If you’re thinking about getting healthier in the new year, you’re not alone. Gyms will see their biggest spike in membership this month, but sticking to goals after January can get tricky.
A sign outside The Workout Club in Salem advertising a New Year's discount reads: "New Year, New You."
Assistant Manager Brody Williams says most months, they get around 200 new members. In January, they get more more than double that.
"On January first, a lot of people are still recovering from the holiday," he explains, "But come tomorrow, we’re going to see a lot of people coming through our doors."
They’ll keep coming through - for a few weeks at least.
"By about the second week of February, that crowded parking lot starts to thin out quite a bit and the amount of check-ins and phone calls starts to thin out," Williams laughs.

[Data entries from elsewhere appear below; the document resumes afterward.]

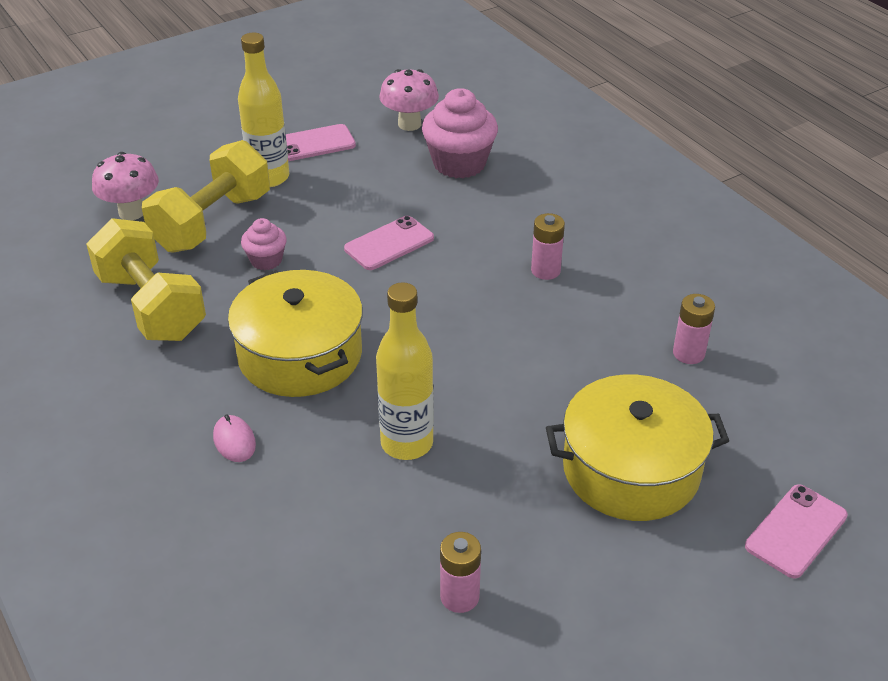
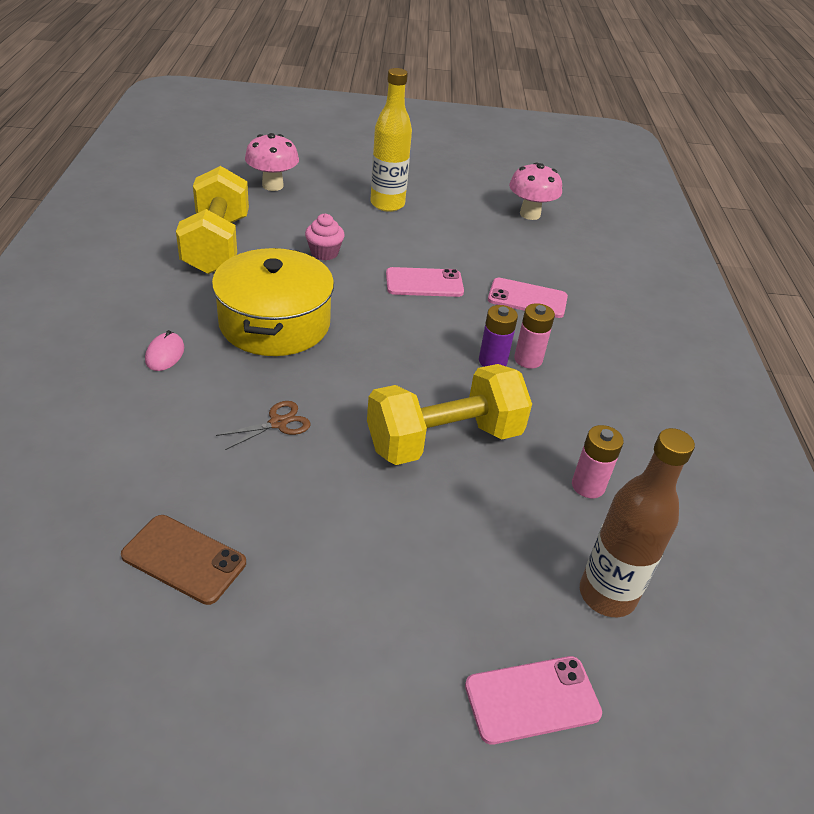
camera: 30 degrees right, 0 degrees up
(212, 222) = (316, 214): yellow dumbbell -> yellow dumbbell (444, 440)
(315, 143) = (444, 197): pink phone -> pink phone (527, 298)
(407, 443) = (278, 423): yellow bottle -> brown scissors
(459, 163) = (540, 255): pink cupcake -> none
(459, 597) = (184, 559): pink battery -> brown phone
(520, 288) = (492, 361): none -> purple battery
(631, 469) = (433, 548): yellow pot -> none
(775, 428) = (607, 595): none -> brown bottle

New Year’s resolutions are notoriously hard to keep, but Ernesto Pinder, a Sales Manager at Zoo Health Club in Derry, says not all hope is lost.
As Pinder gives me a tour of the gym, a co-ed group of body-builders bench the equivalent of their own body weight.
"She's making a lot of noise," someone teases.
"We're a 24-hour club, 7 days a week - we never close!" Pinder says. "Snowmaggedon, Armageddon, zombie apocolypse - if you can get in, you can get a workout."
Pinder says it’s great to set a goal of getting in shape - but be specific and be realistic.
"I think what ends up happening is that people come in with these wide-eyed anticipations - like 'Oh, I’m going to go from where I am [now] to super fit overnight,' and they have no idea what they’re doing."
As for Pinder? He’s not really into New Year’s resolutions. He says you can set goals any time of the year - just call them “Now Year’s resolutions.”